I think it’s personal drama in part because there’s no common sense in it. Common sense tells you that when the actual physical safety of Americans is threatened by extremists who’ve declared a holy war, and when those extremists have, or can get, terrible weapons that can kill thousands or tens of thousands or more, and when the American government is trying to keep them from doing what they’d like to do, which, again, is kill—then you’d think twice, thrice, 10 times before you tell the world exactly how the government is trying, in its own bumbling way, which is how governments do things, to keep innocent people safe and bad guys on the run.

It is kind of crazy that the Times would do two stories that expose, and presumably hinder, the government’s efforts. But then it strikes me as crazy that every paper that has reported the latest story—that would include The Wall Street Journal—would do so. Based on the evidence that has become public so far, the Journal, like the Times, and the Los Angeles Times, seems to me to have made the wrong call. But to me it is the New York Times, of all papers involved, that has most forgotten the mission. The mission is to get the story, break through the forest to get to a clear space called news, and also be a citizen. It’s not to be a certain kind of citizen, and insist everyone else be that kind of citizen, and also now and then break a story.

Forgetting the mission is a problem endemic in newsrooms now. It’s why a lot of them do less journalism than politics. When you’ve forgotten the mission you spend your days talking about, say, diversity in the newsroom. You become distracted by tertiary issues. (Too bad. The news doesn’t care the color or sex of the person who finds it and reports it.) You become not journalistic and now and then political, but political and now and then journalistic.

It’s sad. Though I guess if you’re the Times you take comfort in the fact that even though you’re not as important as you used to be, you’re just as destructive as ever.

*   *   *

I am fascinated by Barbara Walters’s opening statement on “The View” yesterday, regarding the departure of Star Jones. I am fascinated not because it was open to being read between the lines, but begged to be read between the lines. As in:

    “If you were watching the program yesterday, you would have heard Star announce that she’s leaving THE VIEW and will not be on the program next fall. She gave us no warning. And we were taken by surprise.”

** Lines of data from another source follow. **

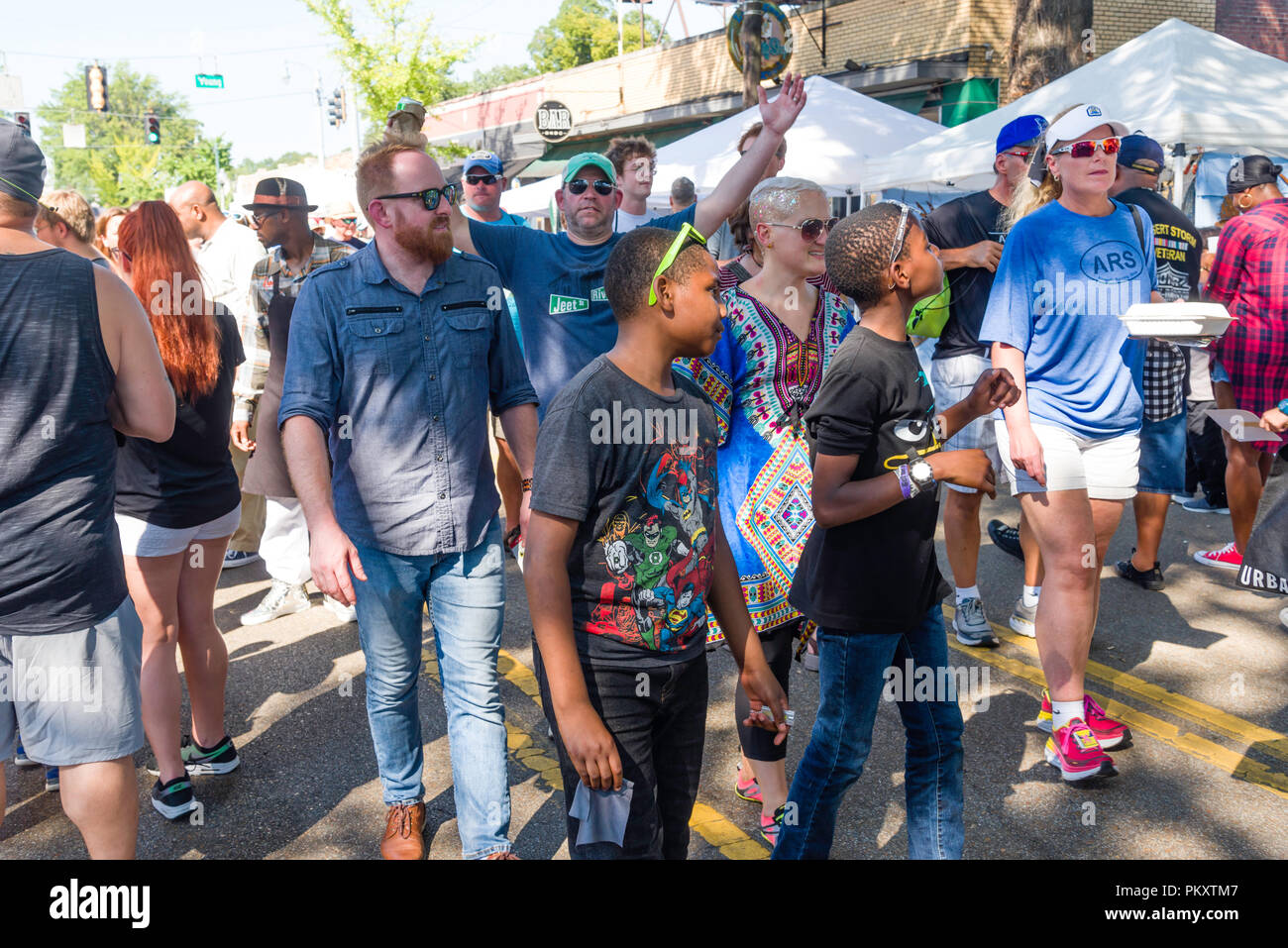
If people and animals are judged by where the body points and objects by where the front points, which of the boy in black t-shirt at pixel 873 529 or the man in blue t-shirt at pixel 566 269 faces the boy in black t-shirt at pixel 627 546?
the man in blue t-shirt

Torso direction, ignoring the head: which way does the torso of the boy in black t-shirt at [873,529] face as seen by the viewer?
to the viewer's right

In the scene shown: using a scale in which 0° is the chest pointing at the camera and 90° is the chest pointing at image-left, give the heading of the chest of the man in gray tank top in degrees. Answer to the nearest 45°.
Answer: approximately 180°

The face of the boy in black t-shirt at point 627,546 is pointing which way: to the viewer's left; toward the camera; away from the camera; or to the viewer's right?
to the viewer's right

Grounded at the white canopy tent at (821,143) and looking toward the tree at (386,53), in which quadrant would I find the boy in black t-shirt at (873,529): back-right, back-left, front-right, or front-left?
back-left

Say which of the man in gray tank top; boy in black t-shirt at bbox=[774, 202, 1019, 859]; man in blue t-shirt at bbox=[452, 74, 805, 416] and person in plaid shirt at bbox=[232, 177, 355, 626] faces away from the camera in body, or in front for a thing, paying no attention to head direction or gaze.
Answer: the man in gray tank top

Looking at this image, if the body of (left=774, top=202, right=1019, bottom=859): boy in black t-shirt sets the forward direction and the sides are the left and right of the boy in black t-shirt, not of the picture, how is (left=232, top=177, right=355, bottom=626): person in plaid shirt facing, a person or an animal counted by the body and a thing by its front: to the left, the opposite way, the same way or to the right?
to the right

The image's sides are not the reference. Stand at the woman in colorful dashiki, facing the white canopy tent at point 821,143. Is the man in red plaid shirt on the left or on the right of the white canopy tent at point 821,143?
right

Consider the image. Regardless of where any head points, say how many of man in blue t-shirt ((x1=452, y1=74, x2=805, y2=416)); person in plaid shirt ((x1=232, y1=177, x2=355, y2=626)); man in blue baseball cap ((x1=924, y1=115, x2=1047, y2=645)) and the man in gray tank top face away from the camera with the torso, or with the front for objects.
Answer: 1

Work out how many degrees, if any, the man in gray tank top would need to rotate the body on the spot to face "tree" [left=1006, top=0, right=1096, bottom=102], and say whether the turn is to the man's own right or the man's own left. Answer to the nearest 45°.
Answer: approximately 45° to the man's own right

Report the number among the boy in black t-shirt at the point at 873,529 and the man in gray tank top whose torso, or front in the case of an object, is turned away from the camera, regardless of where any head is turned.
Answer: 1

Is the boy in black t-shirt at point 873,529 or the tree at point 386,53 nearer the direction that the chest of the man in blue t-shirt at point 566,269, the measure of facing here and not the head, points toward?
the boy in black t-shirt

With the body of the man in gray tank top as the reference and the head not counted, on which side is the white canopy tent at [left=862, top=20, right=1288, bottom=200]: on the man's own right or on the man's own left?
on the man's own right
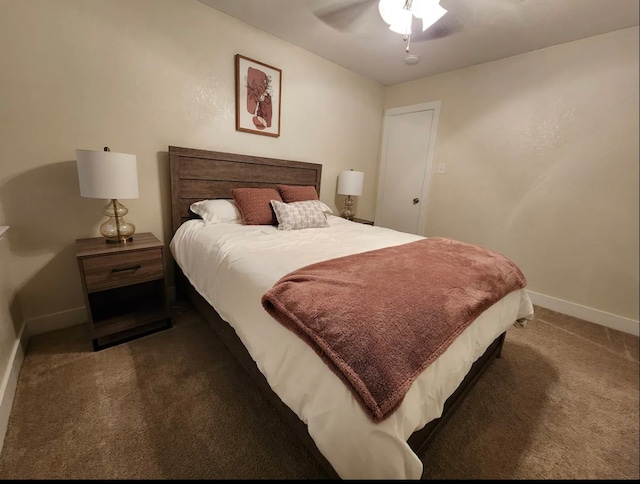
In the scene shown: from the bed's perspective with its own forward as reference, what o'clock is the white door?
The white door is roughly at 8 o'clock from the bed.

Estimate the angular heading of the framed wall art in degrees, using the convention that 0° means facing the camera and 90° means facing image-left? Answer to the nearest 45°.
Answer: approximately 315°

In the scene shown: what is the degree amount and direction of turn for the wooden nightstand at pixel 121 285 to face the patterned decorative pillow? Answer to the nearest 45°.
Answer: approximately 90° to its left

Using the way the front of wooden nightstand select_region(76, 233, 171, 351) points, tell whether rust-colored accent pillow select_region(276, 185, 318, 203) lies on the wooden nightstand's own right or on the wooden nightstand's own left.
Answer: on the wooden nightstand's own left

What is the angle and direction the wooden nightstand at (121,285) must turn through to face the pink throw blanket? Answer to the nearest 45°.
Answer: approximately 45° to its left

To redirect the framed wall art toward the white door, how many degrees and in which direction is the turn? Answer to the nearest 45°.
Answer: approximately 45° to its left

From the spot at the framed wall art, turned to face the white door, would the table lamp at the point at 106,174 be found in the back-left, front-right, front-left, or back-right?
back-right

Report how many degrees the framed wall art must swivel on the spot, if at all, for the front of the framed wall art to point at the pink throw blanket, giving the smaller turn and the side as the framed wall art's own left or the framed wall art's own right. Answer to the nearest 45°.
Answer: approximately 45° to the framed wall art's own right

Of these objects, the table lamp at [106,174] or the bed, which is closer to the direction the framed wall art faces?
the bed
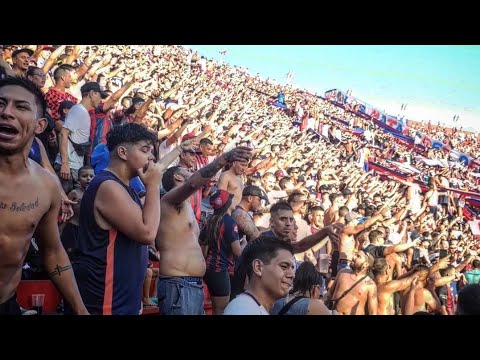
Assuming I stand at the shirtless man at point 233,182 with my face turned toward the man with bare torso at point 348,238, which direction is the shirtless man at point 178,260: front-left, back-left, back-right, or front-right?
back-right

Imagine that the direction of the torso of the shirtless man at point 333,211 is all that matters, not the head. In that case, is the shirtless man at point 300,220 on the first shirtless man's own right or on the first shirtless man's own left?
on the first shirtless man's own right

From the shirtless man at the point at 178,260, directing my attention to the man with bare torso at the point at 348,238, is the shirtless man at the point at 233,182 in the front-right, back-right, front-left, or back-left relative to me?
front-left

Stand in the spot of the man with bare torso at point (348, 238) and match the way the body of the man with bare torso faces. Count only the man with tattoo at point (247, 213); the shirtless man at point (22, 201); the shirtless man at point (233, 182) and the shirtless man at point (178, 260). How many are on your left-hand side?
0

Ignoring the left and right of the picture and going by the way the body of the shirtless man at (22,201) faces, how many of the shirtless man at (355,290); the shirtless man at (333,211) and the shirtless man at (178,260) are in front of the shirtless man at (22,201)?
0

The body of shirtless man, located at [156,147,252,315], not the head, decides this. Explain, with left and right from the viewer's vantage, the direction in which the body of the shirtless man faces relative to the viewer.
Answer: facing to the right of the viewer

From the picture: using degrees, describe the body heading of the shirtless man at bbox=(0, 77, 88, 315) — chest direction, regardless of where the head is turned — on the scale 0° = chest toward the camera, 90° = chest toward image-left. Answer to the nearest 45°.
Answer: approximately 45°

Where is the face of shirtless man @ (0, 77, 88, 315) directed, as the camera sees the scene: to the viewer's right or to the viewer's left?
to the viewer's left

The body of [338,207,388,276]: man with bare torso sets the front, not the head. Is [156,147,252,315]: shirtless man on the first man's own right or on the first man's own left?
on the first man's own right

    She tried to get control of the story. That was a mistake. I am Barbara Walters and I control the story.

    “But the truth is that Star has known for months that ABC did not want to renew her contract and that she would not be asked back in the fall. The network made this decision based on a variety of reasons which I won’t go into now.”

    When she lost weight, her face got scary.

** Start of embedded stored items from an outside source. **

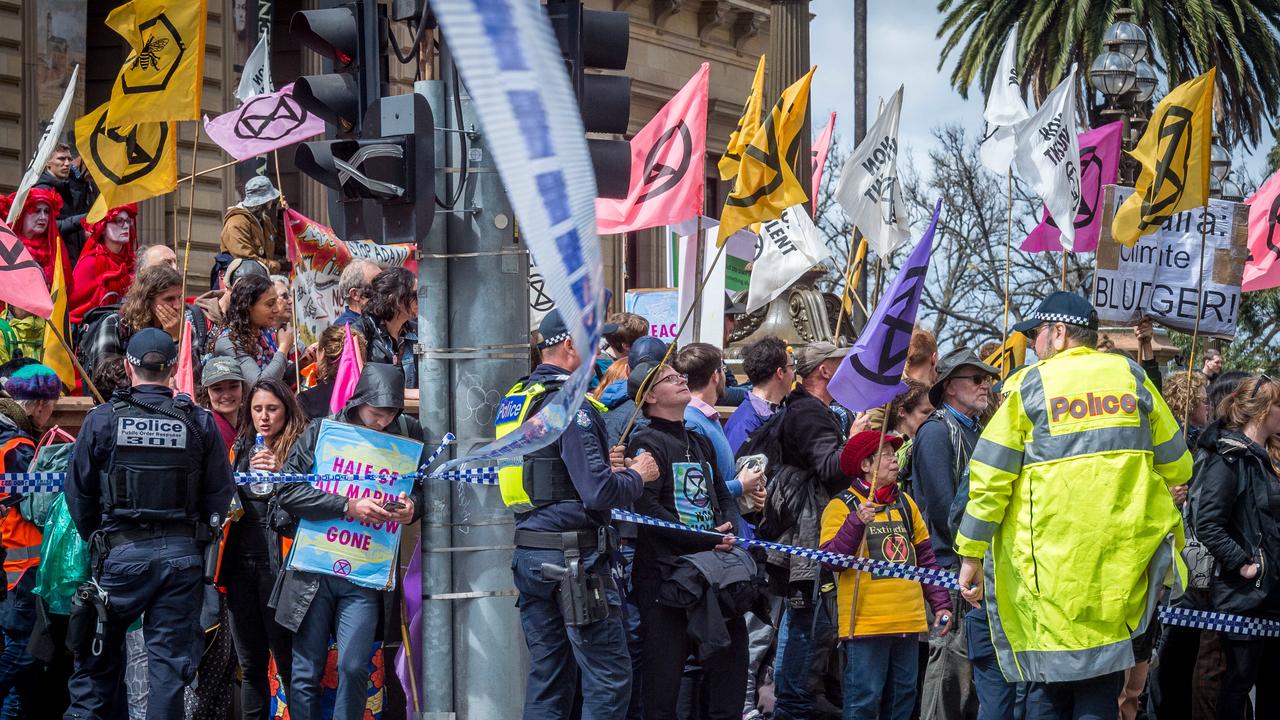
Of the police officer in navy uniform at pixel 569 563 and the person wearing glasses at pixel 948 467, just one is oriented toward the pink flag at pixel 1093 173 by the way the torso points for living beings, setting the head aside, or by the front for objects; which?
the police officer in navy uniform

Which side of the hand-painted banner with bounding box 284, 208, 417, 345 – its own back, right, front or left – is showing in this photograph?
front

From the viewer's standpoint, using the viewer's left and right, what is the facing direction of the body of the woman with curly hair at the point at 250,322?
facing the viewer and to the right of the viewer

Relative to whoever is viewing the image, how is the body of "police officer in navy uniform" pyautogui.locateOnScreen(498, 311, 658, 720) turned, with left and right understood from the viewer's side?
facing away from the viewer and to the right of the viewer

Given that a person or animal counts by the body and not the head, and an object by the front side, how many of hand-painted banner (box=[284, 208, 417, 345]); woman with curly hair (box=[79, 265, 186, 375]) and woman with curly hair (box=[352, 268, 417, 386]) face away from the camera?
0

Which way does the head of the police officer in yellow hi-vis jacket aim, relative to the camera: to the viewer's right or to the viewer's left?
to the viewer's left

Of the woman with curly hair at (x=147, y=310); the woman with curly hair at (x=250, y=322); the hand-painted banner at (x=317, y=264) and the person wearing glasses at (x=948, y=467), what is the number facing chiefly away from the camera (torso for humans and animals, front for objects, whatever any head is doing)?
0

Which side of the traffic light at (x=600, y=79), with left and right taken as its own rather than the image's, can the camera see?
right

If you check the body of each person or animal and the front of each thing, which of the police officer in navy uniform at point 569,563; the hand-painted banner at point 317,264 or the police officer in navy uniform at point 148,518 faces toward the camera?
the hand-painted banner

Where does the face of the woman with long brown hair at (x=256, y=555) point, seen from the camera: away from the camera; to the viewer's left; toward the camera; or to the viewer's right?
toward the camera

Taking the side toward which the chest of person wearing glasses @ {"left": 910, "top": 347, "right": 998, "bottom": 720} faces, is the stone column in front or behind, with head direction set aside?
behind

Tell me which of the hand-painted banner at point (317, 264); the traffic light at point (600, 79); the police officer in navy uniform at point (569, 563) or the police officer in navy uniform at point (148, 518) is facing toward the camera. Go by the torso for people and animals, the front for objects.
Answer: the hand-painted banner

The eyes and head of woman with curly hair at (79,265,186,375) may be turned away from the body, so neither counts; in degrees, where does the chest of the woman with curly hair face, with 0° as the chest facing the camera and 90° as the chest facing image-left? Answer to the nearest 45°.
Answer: approximately 315°

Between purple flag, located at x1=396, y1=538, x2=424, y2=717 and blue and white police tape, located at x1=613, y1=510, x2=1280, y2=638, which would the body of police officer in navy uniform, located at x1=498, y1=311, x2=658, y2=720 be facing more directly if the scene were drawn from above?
the blue and white police tape

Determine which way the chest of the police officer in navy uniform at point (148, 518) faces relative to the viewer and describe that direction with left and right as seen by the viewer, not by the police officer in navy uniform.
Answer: facing away from the viewer

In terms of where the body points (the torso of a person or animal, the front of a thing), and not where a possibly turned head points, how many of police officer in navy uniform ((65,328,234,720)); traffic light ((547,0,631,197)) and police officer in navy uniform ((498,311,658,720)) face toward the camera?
0
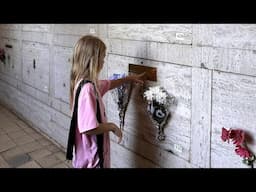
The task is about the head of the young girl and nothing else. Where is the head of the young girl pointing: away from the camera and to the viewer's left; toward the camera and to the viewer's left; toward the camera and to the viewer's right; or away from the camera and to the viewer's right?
away from the camera and to the viewer's right

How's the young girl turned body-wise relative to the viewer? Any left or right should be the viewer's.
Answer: facing to the right of the viewer
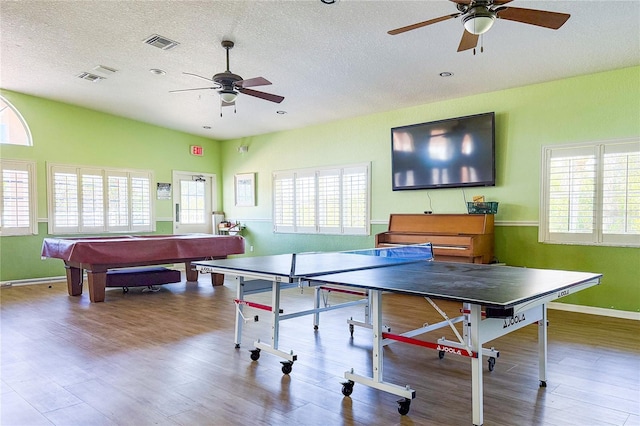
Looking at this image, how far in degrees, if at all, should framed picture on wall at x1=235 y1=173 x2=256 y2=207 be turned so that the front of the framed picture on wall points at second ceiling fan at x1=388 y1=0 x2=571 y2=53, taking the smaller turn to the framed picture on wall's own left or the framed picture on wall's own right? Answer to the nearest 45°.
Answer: approximately 45° to the framed picture on wall's own left

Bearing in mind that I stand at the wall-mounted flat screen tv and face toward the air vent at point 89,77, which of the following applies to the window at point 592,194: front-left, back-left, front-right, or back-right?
back-left

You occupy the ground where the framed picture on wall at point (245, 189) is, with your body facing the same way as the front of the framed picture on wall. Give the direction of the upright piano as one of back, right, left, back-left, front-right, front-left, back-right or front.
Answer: left

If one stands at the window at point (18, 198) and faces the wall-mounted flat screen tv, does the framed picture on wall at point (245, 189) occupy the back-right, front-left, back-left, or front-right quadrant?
front-left

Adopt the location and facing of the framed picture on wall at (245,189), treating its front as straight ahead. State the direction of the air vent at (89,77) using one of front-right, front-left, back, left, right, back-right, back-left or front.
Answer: front

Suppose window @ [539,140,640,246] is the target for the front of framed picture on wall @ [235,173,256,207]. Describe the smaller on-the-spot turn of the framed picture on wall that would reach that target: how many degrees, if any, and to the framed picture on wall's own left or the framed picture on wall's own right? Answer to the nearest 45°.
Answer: approximately 90° to the framed picture on wall's own left

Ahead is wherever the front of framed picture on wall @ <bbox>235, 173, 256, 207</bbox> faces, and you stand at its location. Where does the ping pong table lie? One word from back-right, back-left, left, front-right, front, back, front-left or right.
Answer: front-left

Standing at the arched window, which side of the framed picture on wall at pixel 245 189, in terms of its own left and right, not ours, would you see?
front

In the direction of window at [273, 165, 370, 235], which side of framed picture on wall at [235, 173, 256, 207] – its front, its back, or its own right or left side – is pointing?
left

    “But we were never going to say this. We wanted to protect Star. And so we told her that she could say whatever she wanted about why she was leaving and that we would back her up. We worked closely with her representatives and we gave her time to look for another job. We hope she would announce it on the program and leave with dignity.”

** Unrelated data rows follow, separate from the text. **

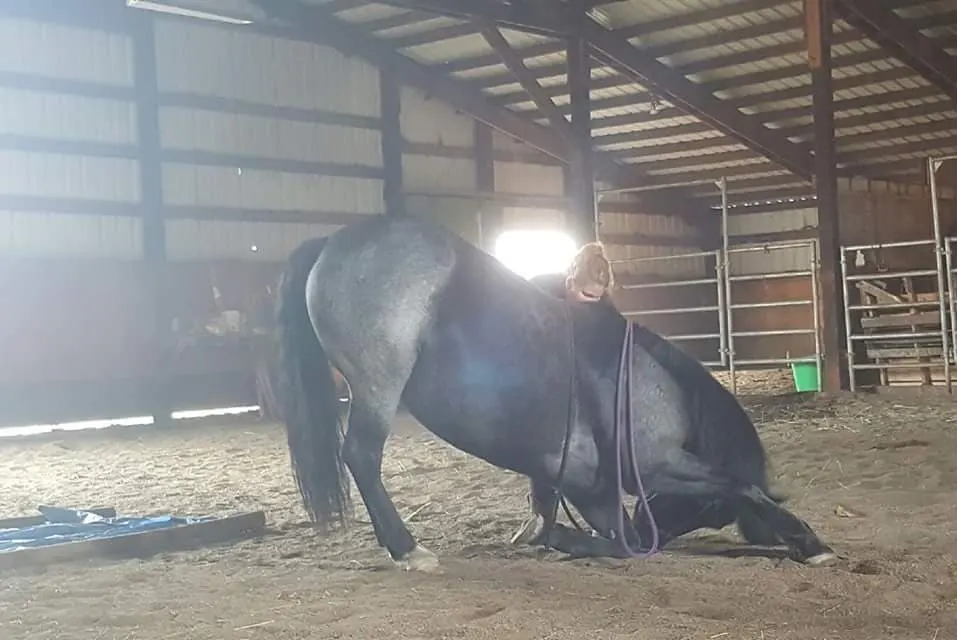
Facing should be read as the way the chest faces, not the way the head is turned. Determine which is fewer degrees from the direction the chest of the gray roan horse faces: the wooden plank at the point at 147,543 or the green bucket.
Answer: the green bucket

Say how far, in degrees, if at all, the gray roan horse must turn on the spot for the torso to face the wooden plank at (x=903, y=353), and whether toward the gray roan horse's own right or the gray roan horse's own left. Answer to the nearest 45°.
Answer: approximately 45° to the gray roan horse's own left

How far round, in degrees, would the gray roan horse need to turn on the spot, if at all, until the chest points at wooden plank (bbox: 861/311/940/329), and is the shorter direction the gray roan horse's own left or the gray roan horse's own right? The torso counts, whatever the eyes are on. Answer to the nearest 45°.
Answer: approximately 45° to the gray roan horse's own left

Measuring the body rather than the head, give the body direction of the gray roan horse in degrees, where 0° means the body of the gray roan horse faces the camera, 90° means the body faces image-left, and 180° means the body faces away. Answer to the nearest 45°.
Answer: approximately 270°

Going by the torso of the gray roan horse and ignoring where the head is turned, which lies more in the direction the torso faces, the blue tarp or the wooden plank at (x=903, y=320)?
the wooden plank

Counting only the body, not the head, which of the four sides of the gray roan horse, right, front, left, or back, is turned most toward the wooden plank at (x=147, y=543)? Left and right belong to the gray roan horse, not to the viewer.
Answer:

    We told her to come up with a lie and promised to spin it with her. This is how you show loyalty in modern America. Some thanks!

    “‘The View’ helped make Star a star and Star helped make ‘The View’ the success that it is.”

    Good luck on “The E! True Hollywood Story” with Debbie Metapopolis or whatever her name was.

Everyone should stop spinning. Because America is now a country composed of people who know better than anything how to deconstruct spin. It’s our great national talent.